HOW CAN WE EXTRACT THE SPATIO-TEMPORAL BEHAVIOR OF UNDERLYING CELLULAR PROCESSES FROM MASSIVE SEQUENCING DATA?
The development of high-throughput sequencing technologies or Next-Generation Sequencing (NGS) has paved the way for the study of the spatio-temporal coordination of cellular processes along the genome (DNA repair, nucleosome arrangement, DNA methylation). However, data sets are generally limited to a few time points, and missing information has to be interpolated. Most models assume that the dynamics under study are similar between individual cells, so that a homogeneous cell culture can be represented by a population-wide average.
For several years, Julie Soutourina's team has been developing computational tools to assess molecular interactions between proteins and DNA using NGS sequencing data, and unlike studies that consider sequencing signals as average behavior, the team's researchers take them as a superposition of stochastic interactions in independent cells. The central problem raised by the researchers is that any sequencing method freezes the cellular configuration at a given moment, and that previous and subsequent temporal observations are inaccessible.
BY PLAYING CHESS
In this study, the researchers proposed a minimal formal algorithm linking possible temporal trajectories of the cellular processes under consideration to population-scale NGS data, so as to infer missing information for studying cellular processes over time. To do this, they used numerical simulations based on a thought experiment, which they called the NGS chess problem, in which they compared the analysis of temporal sequencing data with the observation of a superimposed image of several independent chess games. Analysis of the obtained spatio-temporal kinetics argues in favor of a new methodology that would take into account the temporal trajectory of cellular processes considered in each cell independently, even for a homogeneous cell population.
By representing the dynamics of biological processes arbitrarily as a chess game, this work underlines the importance of developing new computational approaches, and shows how it is possible to obtain information about the internal dynamics of living cells from data on cell population-scale behavior.

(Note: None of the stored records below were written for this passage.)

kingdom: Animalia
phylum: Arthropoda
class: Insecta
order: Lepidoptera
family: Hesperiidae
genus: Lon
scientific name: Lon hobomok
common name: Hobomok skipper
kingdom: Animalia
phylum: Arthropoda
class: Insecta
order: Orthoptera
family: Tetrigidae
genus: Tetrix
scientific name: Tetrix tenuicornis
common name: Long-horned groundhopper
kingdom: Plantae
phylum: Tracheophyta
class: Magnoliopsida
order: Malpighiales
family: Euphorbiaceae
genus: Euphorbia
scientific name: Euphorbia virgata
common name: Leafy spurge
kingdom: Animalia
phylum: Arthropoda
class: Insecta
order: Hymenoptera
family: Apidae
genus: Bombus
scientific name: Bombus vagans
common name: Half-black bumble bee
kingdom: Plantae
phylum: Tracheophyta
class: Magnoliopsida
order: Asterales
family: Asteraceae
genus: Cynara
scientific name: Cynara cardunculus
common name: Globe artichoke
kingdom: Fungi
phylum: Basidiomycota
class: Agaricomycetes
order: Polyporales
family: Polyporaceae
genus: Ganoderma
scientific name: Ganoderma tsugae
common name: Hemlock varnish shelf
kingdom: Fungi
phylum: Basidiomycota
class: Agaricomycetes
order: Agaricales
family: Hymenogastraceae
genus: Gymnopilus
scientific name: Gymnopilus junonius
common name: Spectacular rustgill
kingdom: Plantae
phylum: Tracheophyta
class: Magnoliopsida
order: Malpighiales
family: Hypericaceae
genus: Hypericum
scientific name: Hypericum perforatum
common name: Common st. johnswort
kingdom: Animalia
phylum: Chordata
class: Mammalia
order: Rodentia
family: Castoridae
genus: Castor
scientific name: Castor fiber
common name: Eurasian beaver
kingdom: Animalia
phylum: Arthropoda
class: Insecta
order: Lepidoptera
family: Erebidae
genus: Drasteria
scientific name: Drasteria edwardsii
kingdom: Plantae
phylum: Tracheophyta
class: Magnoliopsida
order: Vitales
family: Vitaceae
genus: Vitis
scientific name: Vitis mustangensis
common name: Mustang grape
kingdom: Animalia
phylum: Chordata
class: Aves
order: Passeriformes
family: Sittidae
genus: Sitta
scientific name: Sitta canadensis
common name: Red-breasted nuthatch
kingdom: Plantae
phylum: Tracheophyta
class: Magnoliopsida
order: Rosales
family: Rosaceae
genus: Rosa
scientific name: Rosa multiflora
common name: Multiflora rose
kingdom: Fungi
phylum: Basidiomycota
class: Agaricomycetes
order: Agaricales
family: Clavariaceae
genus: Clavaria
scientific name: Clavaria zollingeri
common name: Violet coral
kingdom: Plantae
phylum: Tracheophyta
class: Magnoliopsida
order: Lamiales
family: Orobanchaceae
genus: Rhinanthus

Contact: Julie Soutourina (julie.soutourina@i2bc.paris-saclay.fr ; julie.soutourina@cea.fr)
NGS: High-throughput sequencing or Next-Generation Sequencing (NGS) is a molecular methodology that enables the rapid sequencing of thousands to millions of DNA or RNA molecules simultaneously, by determining the unique and specific order of nucleic acid bases. It is a breakthrough technology that has considerably increased our understanding of diseases such as cancer.